Note — many sporting events did not take place because of World War II

1943 in sports describes the year's events in world sport.

American football
 NFL Championship: the Chicago Bears won 41–21 over the Washington Redskins at Wrigley Field
 Notre Dame Fighting Irish – college football national championship
 Angelo Bertelli, Notre Dame quarterback, wins Heisman Trophy.

Association football
 La Liga won by Athletic Bilbao
 Serie A won by Torino
 German football championship won by Dresdner SC
 Primeira Liga won by Benfica
 There is no major football competition in England, Scotland or France due to World War II. In England, several regional leagues are played but statistics from these are not counted in players’ figures.

Australian rules football
 Victorian Football League – Richmond wins the 47th VFL Premiership, defeating Essendon 12.14 (86) to 11.15 (81) in the 1943 VFL Grand Final.

Baseball
 World Series – New York Yankees defeat St.
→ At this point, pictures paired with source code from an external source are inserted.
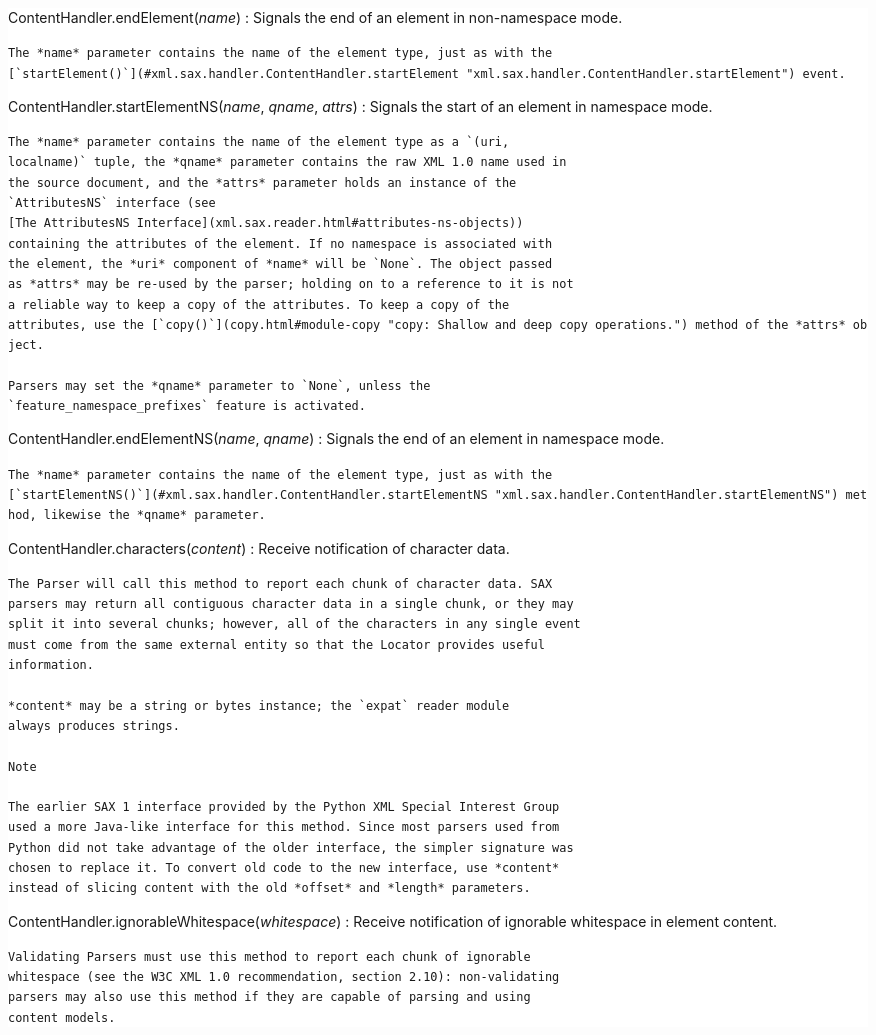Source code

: ContentHandler.endElement(*name*)
:   Signals the end of an element in non-namespace mode.

    The *name* parameter contains the name of the element type, just as with the
    [`startElement()`](#xml.sax.handler.ContentHandler.startElement "xml.sax.handler.ContentHandler.startElement") event.

ContentHandler.startElementNS(*name*, *qname*, *attrs*)
:   Signals the start of an element in namespace mode.

    The *name* parameter contains the name of the element type as a `(uri,
    localname)` tuple, the *qname* parameter contains the raw XML 1.0 name used in
    the source document, and the *attrs* parameter holds an instance of the
    `AttributesNS` interface (see
    [The AttributesNS Interface](xml.sax.reader.html#attributes-ns-objects))
    containing the attributes of the element. If no namespace is associated with
    the element, the *uri* component of *name* will be `None`. The object passed
    as *attrs* may be re-used by the parser; holding on to a reference to it is not
    a reliable way to keep a copy of the attributes. To keep a copy of the
    attributes, use the [`copy()`](copy.html#module-copy "copy: Shallow and deep copy operations.") method of the *attrs* object.

    Parsers may set the *qname* parameter to `None`, unless the
    `feature_namespace_prefixes` feature is activated.

ContentHandler.endElementNS(*name*, *qname*)
:   Signals the end of an element in namespace mode.

    The *name* parameter contains the name of the element type, just as with the
    [`startElementNS()`](#xml.sax.handler.ContentHandler.startElementNS "xml.sax.handler.ContentHandler.startElementNS") method, likewise the *qname* parameter.

ContentHandler.characters(*content*)
:   Receive notification of character data.

    The Parser will call this method to report each chunk of character data. SAX
    parsers may return all contiguous character data in a single chunk, or they may
    split it into several chunks; however, all of the characters in any single event
    must come from the same external entity so that the Locator provides useful
    information.

    *content* may be a string or bytes instance; the `expat` reader module
    always produces strings.

    Note

    The earlier SAX 1 interface provided by the Python XML Special Interest Group
    used a more Java-like interface for this method. Since most parsers used from
    Python did not take advantage of the older interface, the simpler signature was
    chosen to replace it. To convert old code to the new interface, use *content*
    instead of slicing content with the old *offset* and *length* parameters.

ContentHandler.ignorableWhitespace(*whitespace*)
:   Receive notification of ignorable whitespace in element content.

    Validating Parsers must use this method to report each chunk of ignorable
    whitespace (see the W3C XML 1.0 recommendation, section 2.10): non-validating
    parsers may also use this method if they are capable of parsing and using
    content models.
Louis Cardinals, 4 games to 1.
 Negro World Series – Homestead Grays defeat the Birmingham Black Barons, 4 games to  3.

Basketball
NBL Championship

Sheboygan Redskins win two games to one over the Fort Wayne Zollner Pistons

Events
 The eleventh South American Basketball Championship in Lima is won by Argentina.

Cricket
Events
 There is no first-class cricket in England or Australia due to World War II. A few first-class matches are played in the West Indies, South Africa and New Zealand but are not part of any official competition.
India
 Ranji Trophy – Baroda beat Hyderabad by 307 runs.
 Bombay Pentangular – Hindus

Cycling
Tour de France
 not contested due to World War II
Giro d'Italia
 not contested due to World War II

Figure skating
World Figure Skating Championships
 not contested due to World War II

Golf
Men's professional
 Masters Tournament – not played due to World War II
 U.S. Open – not played due to World War II
 British Open – not played due to World War II
 PGA Championship – not played due to World War II
Men's amateur
 British Amateur – not played due to World War II
 U.S. Amateur – not played due to World War II
Women's professional
 Women's Western Open – Patty Berg
 Titleholders Championship – not played due to World War II

Horse racing
Steeplechases
 Cheltenham Gold Cup – not held due to World War II
 Grand National – not held due to World War II
Hurdle races
 Champion Hurdle – not held due to World War II
Flat races
 Australia – Melbourne Cup won by Dark Felt
 Canada – King's Plate won by Paolita
 France – Prix de l'Arc de Triomphe won by Verso II
 Ireland – Irish Derby Stakes won by The Phoenix
 English Triple Crown Races:
 2,000 Guineas Stakes – Kingsway
 The Derby – Straight Deal
 St. Leger Stakes – Herringbone
 United States Triple Crown Races:
 Kentucky Derby – Count Fleet
 Preakness Stakes – Count Fleet
 Belmont Stakes – Count Fleet

Ice hockey
 Stanley Cup – Detroit Red Wings defeat Boston Bruins 4 games to 0.

Motor racing
Events
 No major races are held anywhere worldwide due to World War II

Rowing
The Boat Race
 Oxford and Cambridge Boat Race is not contested due to World War II

Rugby league
1943 New Zealand rugby league season
1943 NSWRFL season
1942–43 Northern Rugby Football League Wartime Emergency League season / 1943–44 Northern Rugby Football League Wartime Emergency League season

Rugby union
 Five Nations Championship series is not contested due to World War II

Speed skating
Speed Skating World Championships
 not contested due to World War II

Tennis
Australia
 Australian Men's Singles Championship – not contested
 Australian Women's Singles Championship – not contested
England
 Wimbledon Men's Singles Championship – not contested
 Wimbledon Women's Singles Championship – not contested
France
 French Men's Singles Championship – Yvon Petra (France) defeats Henri Cochet (France) — score to be ascertained
 French Women's Singles Championship – Simone Iribarne Lafargue (France) † details to be ascertained
USA
 American Men's Singles Championship – Joseph Hunt (USA) defeats Jack Kramer (USA) 6–3, 6–8, 10–8, 6–0
 American Women's Singles Championship – Pauline Betz Addie (USA) defeats Louise Brough Clapp (USA) 6–3, 5–7, 6–3
Davis Cup
 1943 International Lawn Tennis Challenge – not contested

Awards
 Associated Press Male Athlete of the Year: Gunder Hägg, Track and field
 Associated Press Female Athlete of the Year: Patty Berg, LPGA golf

Notes
 Owing to government bans on weekday sport, the Melbourne Cup was run on a Saturday from 1942 to 1944.

 The 1943  Prix de l'Arc de Triomphe  was run at Le Tremblay over 2,300 metres.